**Items from a dataset**
• • • •

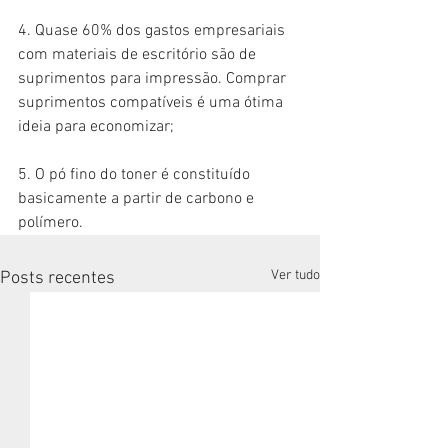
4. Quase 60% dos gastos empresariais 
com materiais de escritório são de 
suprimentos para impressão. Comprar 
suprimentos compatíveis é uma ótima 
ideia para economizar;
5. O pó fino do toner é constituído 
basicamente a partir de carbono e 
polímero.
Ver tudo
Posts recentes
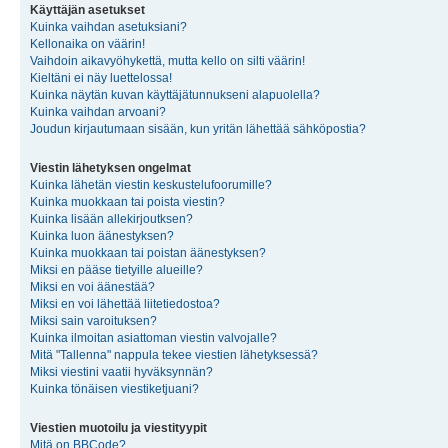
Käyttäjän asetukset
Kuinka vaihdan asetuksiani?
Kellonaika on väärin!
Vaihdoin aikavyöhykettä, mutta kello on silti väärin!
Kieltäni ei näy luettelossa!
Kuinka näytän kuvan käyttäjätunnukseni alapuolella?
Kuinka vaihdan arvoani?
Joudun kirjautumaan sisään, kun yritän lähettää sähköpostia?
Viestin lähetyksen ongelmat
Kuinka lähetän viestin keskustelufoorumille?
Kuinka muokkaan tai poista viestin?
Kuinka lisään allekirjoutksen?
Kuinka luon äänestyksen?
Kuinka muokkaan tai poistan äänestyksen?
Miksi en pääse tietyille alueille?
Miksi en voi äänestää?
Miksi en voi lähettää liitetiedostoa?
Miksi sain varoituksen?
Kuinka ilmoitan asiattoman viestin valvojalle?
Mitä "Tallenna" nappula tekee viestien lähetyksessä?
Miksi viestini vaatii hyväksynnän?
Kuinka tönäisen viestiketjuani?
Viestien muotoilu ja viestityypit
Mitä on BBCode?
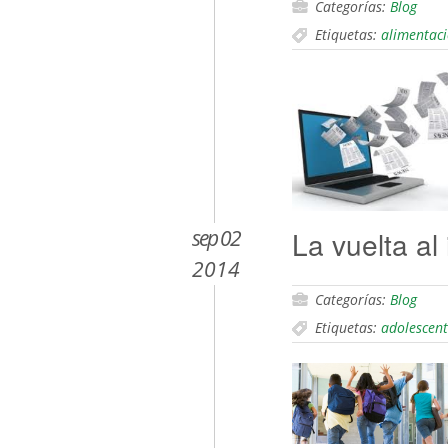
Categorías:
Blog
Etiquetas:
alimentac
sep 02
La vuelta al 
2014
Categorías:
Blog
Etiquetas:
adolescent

• • • •

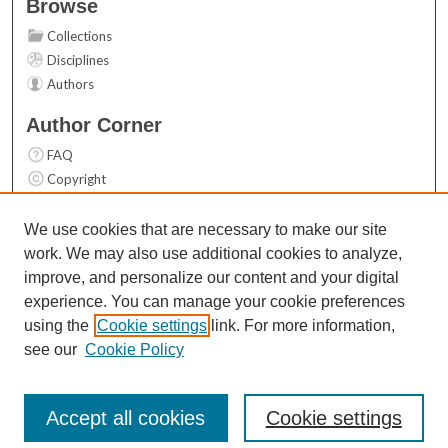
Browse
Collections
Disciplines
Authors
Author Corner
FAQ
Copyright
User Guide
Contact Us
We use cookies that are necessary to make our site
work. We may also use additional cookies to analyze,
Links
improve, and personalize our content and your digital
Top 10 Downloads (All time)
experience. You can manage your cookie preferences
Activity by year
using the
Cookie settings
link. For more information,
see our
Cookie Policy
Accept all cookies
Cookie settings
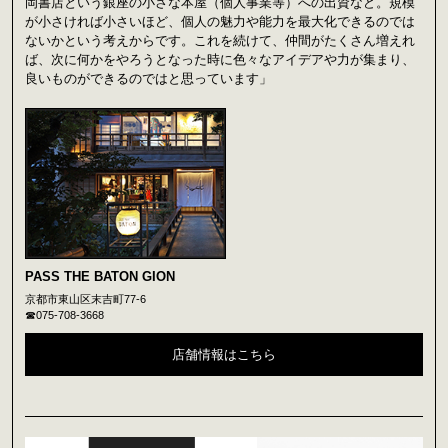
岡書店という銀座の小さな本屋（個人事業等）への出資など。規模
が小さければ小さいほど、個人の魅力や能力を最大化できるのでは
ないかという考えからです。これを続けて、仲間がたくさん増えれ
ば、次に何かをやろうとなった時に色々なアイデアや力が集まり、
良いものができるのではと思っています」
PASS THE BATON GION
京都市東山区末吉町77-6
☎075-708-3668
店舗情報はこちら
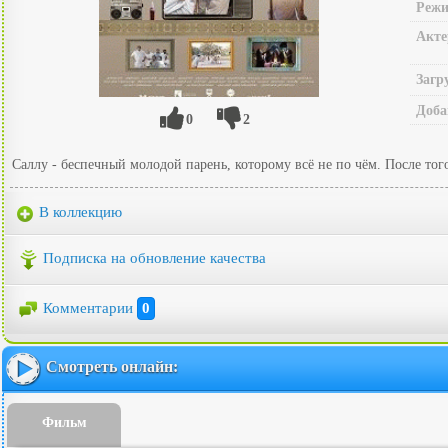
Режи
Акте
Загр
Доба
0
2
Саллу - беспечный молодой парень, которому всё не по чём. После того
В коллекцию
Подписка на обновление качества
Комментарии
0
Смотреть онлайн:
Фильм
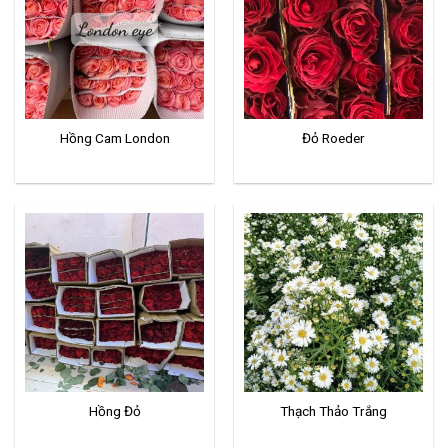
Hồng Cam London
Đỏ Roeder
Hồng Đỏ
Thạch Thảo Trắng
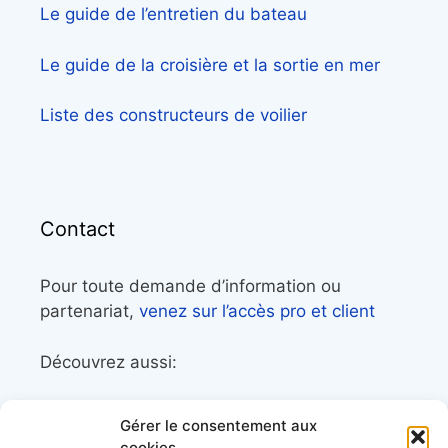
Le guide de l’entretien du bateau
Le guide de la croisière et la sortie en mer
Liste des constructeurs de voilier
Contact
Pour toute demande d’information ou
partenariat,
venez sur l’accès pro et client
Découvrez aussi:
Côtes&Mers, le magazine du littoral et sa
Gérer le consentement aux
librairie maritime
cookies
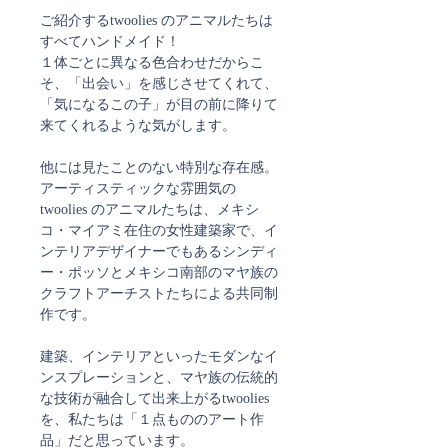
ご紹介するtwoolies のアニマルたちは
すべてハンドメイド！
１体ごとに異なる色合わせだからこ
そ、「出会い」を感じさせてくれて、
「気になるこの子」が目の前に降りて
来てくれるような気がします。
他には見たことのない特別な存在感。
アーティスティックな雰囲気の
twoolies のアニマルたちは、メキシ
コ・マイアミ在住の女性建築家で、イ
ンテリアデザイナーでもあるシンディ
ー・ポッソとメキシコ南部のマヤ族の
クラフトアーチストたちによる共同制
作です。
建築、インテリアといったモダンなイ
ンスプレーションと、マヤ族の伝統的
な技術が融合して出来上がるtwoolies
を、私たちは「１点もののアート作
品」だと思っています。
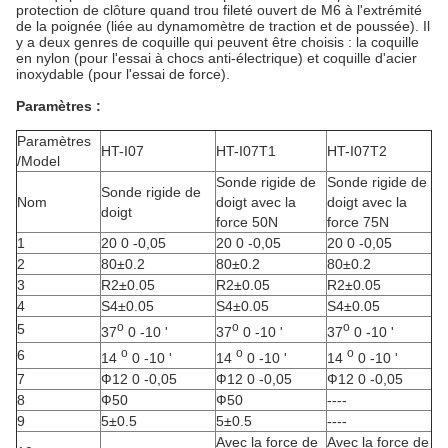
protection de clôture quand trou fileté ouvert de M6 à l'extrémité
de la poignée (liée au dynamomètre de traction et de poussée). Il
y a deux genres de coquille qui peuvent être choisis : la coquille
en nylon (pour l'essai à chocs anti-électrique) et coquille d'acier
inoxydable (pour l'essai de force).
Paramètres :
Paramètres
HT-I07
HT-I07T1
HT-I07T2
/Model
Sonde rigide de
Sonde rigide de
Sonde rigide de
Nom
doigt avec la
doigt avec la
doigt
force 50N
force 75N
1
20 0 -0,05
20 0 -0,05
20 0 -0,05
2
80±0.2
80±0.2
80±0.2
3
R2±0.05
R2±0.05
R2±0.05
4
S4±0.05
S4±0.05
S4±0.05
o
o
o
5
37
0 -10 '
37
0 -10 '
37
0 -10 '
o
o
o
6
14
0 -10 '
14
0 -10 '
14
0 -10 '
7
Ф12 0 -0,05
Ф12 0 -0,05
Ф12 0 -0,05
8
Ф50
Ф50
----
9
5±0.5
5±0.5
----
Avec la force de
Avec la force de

• • • •

**Exercise goal**
Where in the records above does the word "vaihdan" appear? Copy each line that holds it.

**Response**
Kuinka vaihdan asetuksiani?
Kuinka vaihdan arvoani?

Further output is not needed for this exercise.